La società yankee ha sposato della filosofia cinica la parte più deteriore, lo sprezzo e l’indifferenza più beffarda per l’onestà, involvendosi nel sarcasmo e nella sfiducia. Non c’è più l’anelito originario alla vita indifferente ai bisogni e alle passioni. Il commento di Dalya Alberge è uno spaccato fedelissimo dell’opportunismo più aberrante e gravido di disprezzo per coloro che aspirano ancora a un’etica interiore che non susciti ribrezzo per se stessi. E la malapianta attecchisce da noi: quanti pensatori moderni ad esempio asseriscono che non v’è nulla di male se una ragazza sfrutta la propria avvenenza per fare carriera? Con dispregio quasi inavvertito per l’impar condicio che deve sostenere nella scalata al successo una collega non bella e non disponibile?

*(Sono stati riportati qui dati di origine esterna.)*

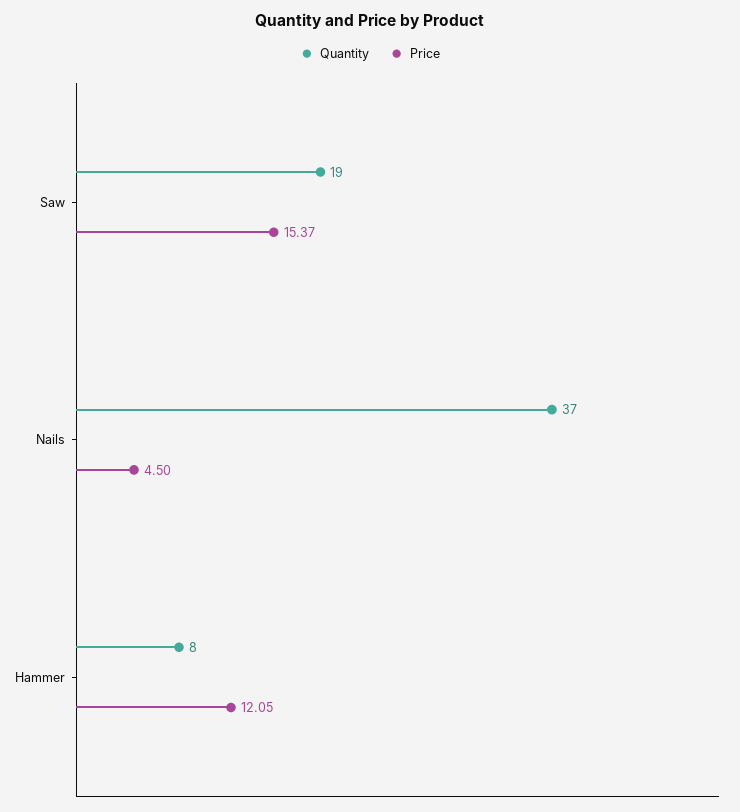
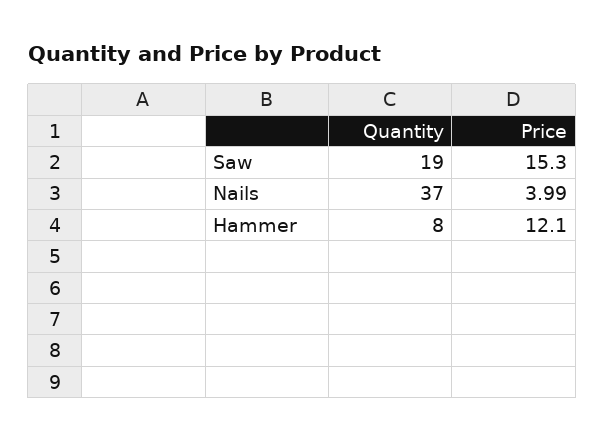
Price, Saw: 15.37 -> 15.3
Price, Nails: 4.5 -> 3.99
Price, Hammer: 12.05 -> 12.1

E chi si lamenta di questa disparità per loro è soltanto un invidioso e uno sfigato, uno che calvinisticamente non sa gestire i talenti che Dio Padre ha donato.

Insomma, abbiamo capito bene?
Tramare disonestamente per affermarsi, è lecito, perché talento e scrittura non servono a nulla senza intrighi e conoscenze.
Benvenuti nel magico mondo dell’editoria.